Накануне дрезинщик отбил ставшим дорогими существам с фотографии телеграмму, которую не могли не вручить (или даже всучить): «С прискорбием, переходящим в негодование судьбой, сообщаю, что все ваши внезапно умерли: от тоски по вам умер Семён Петрович, с которым вы долгие годы ходили в лыжные походы по весям; узнав о его кончине, умерла его супруга тётя Катя; в тот же день, остро отреагировав на почти одновременные смерти родителей, умерли их дети Тимофей, Евграф, Лео и совсем маленький Мишка, которого вы любовно называли «наш плюшевый толстун»; кроме того, зайдясь в плаче, умерли почти все их соседи по этажу, вы их не знали, но это были очень достойные люди: дядя Вася в Первую Мировую дышал вражеским газом, а его дочери, которых он чудом сумел зачать на больничной койке в разных городах родины, достойно преподавали в Библиотечном техникуме Шекспира (старшая), Бокаччо (средняя) и Кавальканти (самая младшая), а о третьей дочери сегодня помолчим, потупив взор, потому что о покойниках только хорошее. И так далее, всех не перечислишь. Сделайте же что-нибудь: поставьте столько свечек, сколько положено, и, сдерживая слёзы, отвернитесь во сне к стене.
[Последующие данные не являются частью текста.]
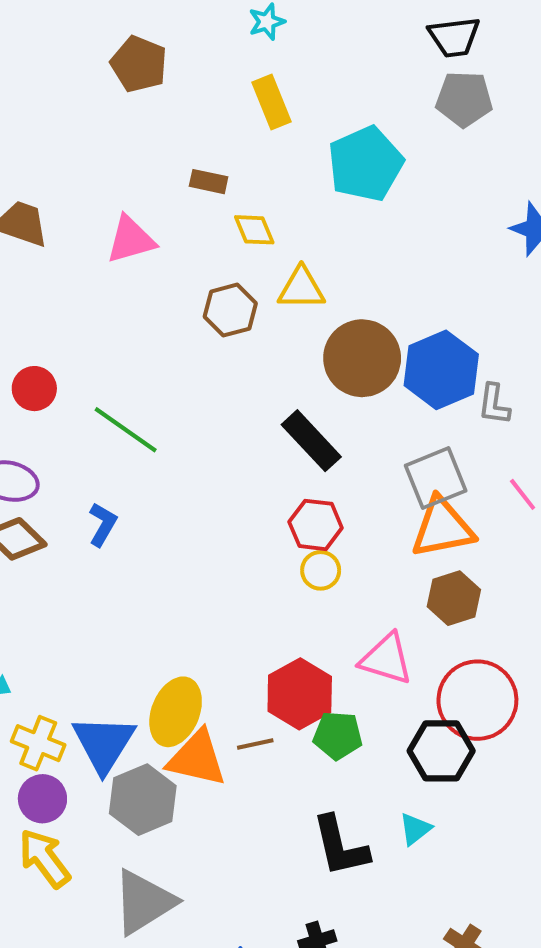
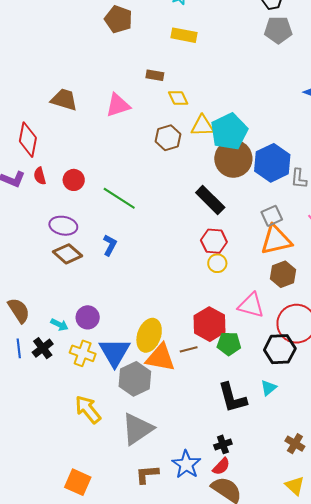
yellow rectangle: (271, 102) -> (184, 35), turned -55
cyan pentagon: (365, 164) -> (229, 132), moved
gray square: (436, 478) -> (272, 216), size x0.7
purple circle: (42, 799) -> (88, 317), moved

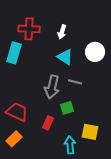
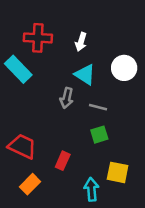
cyan rectangle: (14, 53) -> (18, 69), turned -60
gray arrow: (52, 87) -> (67, 98), moved, size x0.7
green square: (67, 108) -> (99, 135), moved
orange rectangle: (14, 139) -> (30, 184), moved

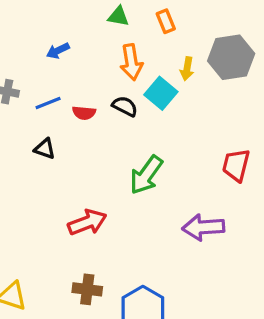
Привет милейшей собаке Кляксе, которая не стала меня кусать. Ваш участковый, который вас посадил. Кстати, поздравьте меня: мне наконец-то дали капитана».
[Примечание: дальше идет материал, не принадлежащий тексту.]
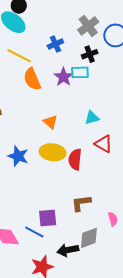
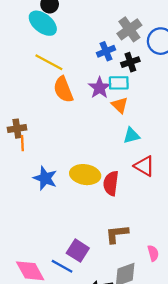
blue cross: (55, 44) -> (106, 51), moved
orange triangle: (50, 122) -> (120, 105), moved
purple square: (48, 218) -> (78, 251), turned 36

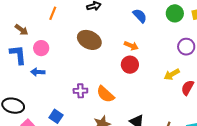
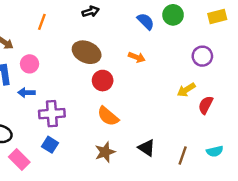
green circle: (175, 13) -> (173, 15), moved
red circle: (130, 65) -> (103, 81), moved
purple cross: (80, 91) -> (52, 114), moved, size x1.5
В чём был трюк: уведомить узников о времени прибытия вертолёта — это одно, и совсем другое сообщить, что он не сядет, но зависнет и сбросит с недосягаемой для пуль высоты верёвочную лестницу, по которой… Умно? Не то слово. Но и придурковато же, ибо кто теперь знает, на что способны русские винтовки, когда с облачной высоты роняется что-то звонкое и обделённые зэки ноют, как старые раны, нанесённые сверчку слепой кочергой: «Вас же всего трое, а винтокрыл, небось, с самосвал ростом, ужели ещё четверых не потянет, собака…»
.
И вот.
На седьмой минуте подъёма один из мальчиков выронил звонкое: «Ой, я забыл папины стихи»; крик упал с уже птичьей высоты и убил часового. Другие часовые, мстя за смерть товарища, открыли стрельбу с самой высокой вышки лагеря для смутьянов, никого из сбежавших, впрочем, не тронувшую. Можно ли причислить к сбежавшим пилота дрезинщика Полустанкского? Нет: он не сбегал, а просто делал своё дело. Но пуля впилась в него и смазала операцию.
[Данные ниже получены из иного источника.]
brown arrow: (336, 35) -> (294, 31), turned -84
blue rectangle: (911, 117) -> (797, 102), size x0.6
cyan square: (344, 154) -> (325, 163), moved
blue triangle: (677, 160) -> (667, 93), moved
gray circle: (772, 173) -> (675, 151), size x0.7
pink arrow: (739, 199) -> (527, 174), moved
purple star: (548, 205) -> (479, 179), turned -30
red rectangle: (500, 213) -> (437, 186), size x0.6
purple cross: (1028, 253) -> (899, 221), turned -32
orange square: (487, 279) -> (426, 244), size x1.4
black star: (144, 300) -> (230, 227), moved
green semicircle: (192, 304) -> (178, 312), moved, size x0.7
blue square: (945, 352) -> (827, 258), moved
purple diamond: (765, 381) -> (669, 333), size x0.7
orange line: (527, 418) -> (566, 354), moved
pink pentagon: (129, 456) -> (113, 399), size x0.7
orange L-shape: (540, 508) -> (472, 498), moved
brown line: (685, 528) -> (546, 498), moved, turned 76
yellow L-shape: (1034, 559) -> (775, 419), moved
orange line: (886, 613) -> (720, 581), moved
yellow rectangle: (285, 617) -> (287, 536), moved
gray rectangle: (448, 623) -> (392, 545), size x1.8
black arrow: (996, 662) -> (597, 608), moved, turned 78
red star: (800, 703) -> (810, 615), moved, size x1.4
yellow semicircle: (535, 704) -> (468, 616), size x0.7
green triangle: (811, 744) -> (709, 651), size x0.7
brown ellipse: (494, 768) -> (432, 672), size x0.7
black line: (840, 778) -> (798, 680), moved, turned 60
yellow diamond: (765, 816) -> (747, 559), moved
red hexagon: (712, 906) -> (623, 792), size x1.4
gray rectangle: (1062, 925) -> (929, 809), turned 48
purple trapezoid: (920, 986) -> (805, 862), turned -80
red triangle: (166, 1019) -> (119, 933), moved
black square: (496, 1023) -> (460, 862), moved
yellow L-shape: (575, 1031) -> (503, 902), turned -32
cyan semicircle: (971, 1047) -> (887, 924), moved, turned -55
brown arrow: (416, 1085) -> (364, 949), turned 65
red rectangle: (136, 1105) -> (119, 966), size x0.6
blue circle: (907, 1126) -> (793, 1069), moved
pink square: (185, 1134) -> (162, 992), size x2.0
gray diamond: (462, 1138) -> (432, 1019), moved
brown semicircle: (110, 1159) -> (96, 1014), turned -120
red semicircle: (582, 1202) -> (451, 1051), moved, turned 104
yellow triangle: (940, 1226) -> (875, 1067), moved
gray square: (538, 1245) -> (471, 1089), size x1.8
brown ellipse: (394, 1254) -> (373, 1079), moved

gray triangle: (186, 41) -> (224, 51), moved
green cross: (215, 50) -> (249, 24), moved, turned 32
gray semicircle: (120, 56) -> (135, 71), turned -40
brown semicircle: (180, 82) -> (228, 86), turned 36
Уже мёртвый Полустанкский, крича Ванечке: «Садимся, сбрось обороты», плюхнул вертолёт во Второй губернии на распрекрасную проталину на раздольном поле. Тут-то их и схватили.
«Сбрось обороты и гранаты» — вот как следовало, умерев, приказать Ванечке. Но Полустанкский уже умер, и его язык самовольничал.
Ванечку, поэтичного папу и мальчиков тут же избили до полусмерти, которая привела к их синхронной смерти в этот же день. А собаку отдали клоуну Карандашу для его нового номера с пастью голодного льва.
Питер Брейгель. «Лестница в небо» (2024). Холст, масло.
Питер Брейгель. «Расстрел мирного неба» (2024). Холст, масло.